## Problemas e tarefas:
1. Traduza para inglês a seguinte frase do texto sobre o combate ao terrorismo: «A derrota da subversão antidemocrática depende em larga medida do laço de solidariedade entre os cidadãos e as instituições.»
2. Segundo o texto sobre o combate ao terrorismo, que cargo ocupou anteriormente o senador Francesco Bonifácio?
3. Prossiga o texto sobre o combate ao terrorismo a partir da última frase apresentada.

## Texto do documento:
****

A conclusão principal da Conferência de Estrasburgo foi a de que o combate ao terrorismo é, antes de mais, um combate político que, para ser vitorioso, necessita, por um lado, do alargamento da solidariedade institucional e constitucional, e por outro do reforço do consenso entre as instituições e o povo. Trata-se de um problema fundamental, que eu gostaria de destacar devidamente. Como foi dito na introdução geral da Conferência pelo senador Calamandrei: «Os ataques do terrorismo criam uma situação de necessidade na qual a solidariedade das forças constitucionais tende a alargar-se e a tomar a forma de uma verdadeira coligação governamental ou, pelo menos, de um consenso antiterrorista entre maioria e oposição constitucional. Se esta solidariedade se manifesta como tal e se mantém com suficiente estabilidade e coerência no Parlamento e no País, é pouco provável que o terrorismo consiga fazer entrar na liça forças que poderiam pôr em causa os próprios fundamentos da liberdade e da democracia.»
Eis aqui pois uma ideia força do combate político antiterrorista: consenso e solidariedade entre as forças democráticas e constitucionais.
Outras ideias força são a da solidariedade entre as instituições e o povo e a da necessidade e a de a democracia se manter fiel a si mesma.
Ideias expressas com notável rigor pelo antigo ministro da Justiça de Itália, senador Francesco Bonifácio:

O objectivo do terrorismo é a destruição do sistema democrático. O recurso a medidas repressivas não conformes ao respeito dos direitos do homem seria um processo no sentido desejado pelos terroristas. A derrota da subversão antidemocrática depende em larga medida do laço de solidariedade entre os cidadãos e as instituições. Este laço enfraquecer-se-ia ou acabaria mesmo por quebrar-se se a democracia se defendesse com as armas dos regimes autoritários. Eis porque a democracia vencerá se se mantiver fiel a si mesma.
Tais são, no plano político, as grandes linhas das democracias europeias ao terrorismo. Daí a importância atribuída à educação, à cultura, ao desenvolvimento da democracia e ao aprofundamento dos direitos do homem e da participação dos cidadãos na vida política, resultantes da convicção de que só assim poderá evitar-se o medo e a descrença que são um dos objectivos do terrorismo e de que só assim, também, poderá conseguir-se o isolamento social e político dos terroristas.

****

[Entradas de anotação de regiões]
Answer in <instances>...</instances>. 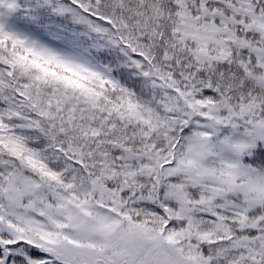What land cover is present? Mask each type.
<instances>
[{
    "label": "snow or ice",
    "instance_id": "snow-or-ice-1",
    "mask_svg": "<svg viewBox=\"0 0 264 264\" xmlns=\"http://www.w3.org/2000/svg\"><path fill=\"white\" fill-rule=\"evenodd\" d=\"M54 10L101 43L0 22V264H264V0Z\"/></svg>",
    "mask_w": 264,
    "mask_h": 264
},
{
    "label": "trees",
    "instance_id": "trees-1",
    "mask_svg": "<svg viewBox=\"0 0 264 264\" xmlns=\"http://www.w3.org/2000/svg\"><path fill=\"white\" fill-rule=\"evenodd\" d=\"M14 1L16 7L12 14H6L8 8L0 10V13L6 14L8 25L5 27L8 31L48 43L49 46L54 43L62 49L86 55L95 52L96 45L101 43L94 35L88 34L83 25L76 24L70 13L61 15L54 10V5L67 4L69 0ZM1 19L3 15H0V22Z\"/></svg>",
    "mask_w": 264,
    "mask_h": 264
},
{
    "label": "rangeland",
    "instance_id": "rangeland-1",
    "mask_svg": "<svg viewBox=\"0 0 264 264\" xmlns=\"http://www.w3.org/2000/svg\"><path fill=\"white\" fill-rule=\"evenodd\" d=\"M6 14H3V19H1V22H3L4 24L6 23V18H5ZM6 25V24H5Z\"/></svg>",
    "mask_w": 264,
    "mask_h": 264
}]
</instances>
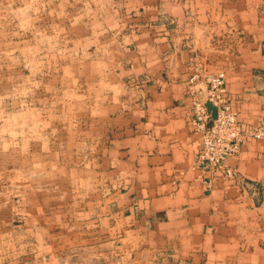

****

## Exercícios resolvidos:
1. The defeat of antidemocratic subversion depends to a large extent on the bond of solidarity between citizens and institutions.

2. Foi ministro da Justiça de Itália.

3.
No plano jurídico, a orientação fundamental tem consistido no agravamento das penas e no reforço dos poderes de polícia no que respeita a detenção e interrogatório dos detidos. Como diz ainda o senador italiano: «O domínio do direito penal e do processo penal é o terreno de encontro e de confronto entre o principio da liberdade e o princípio da autoridade. E pelo modo como este encontro e confronto são disciplinados que podem apreciar-se as características de um regime político.» Trata-se, ao fim e ao cabo, do tão falado conflito de valores. As grandes linhas de orientação do Conselho da Europa vão no sentido de confinar ao combate contra o terrorismo e o crime as medidas que envolvam restrições de direitos, liberdades e garantias. E vão ainda no sentido de precisar, determinar e especificar os casos em que estas podem ter lugar. Nem indeterminação do objecto das medidas especiais de polícia, nem ambiguidades e indefinições susceptíveis de permitir a generalização das restrições ou a transformação da excepção em regra.
Com a vossa paciência, citarei a Recomendação 916, aprovada pela Assembleia Parlamentar do Conselho da Europa, relativa à Conferência sobre a Defesa da Democracia Contra o Terrorismo. Aí se diz, no parágrafo 6.º, que «a democracia não pode reagir contra o terrorismo nos países membros, com eficácia e coerência, senão respeitando os princípios democráticos e os direitos e as liberdades fundamentais, na observância estrita das leis constitucionais em vigor nos Estados membros, da Conferência Europeia dos Direitos do Homem e do Estatuto do Conselho da Europa, e apoiando-se num vasto consenso popular indispensável para assegurar a confiança dos cidadãos nas instituições democráticas».
Terão sido estas, quer no plano político, quer no plano jurídico, as linhas de orientação seguidas pela proposta apresentada pelo Governo?
No meu entender, obviamente que não.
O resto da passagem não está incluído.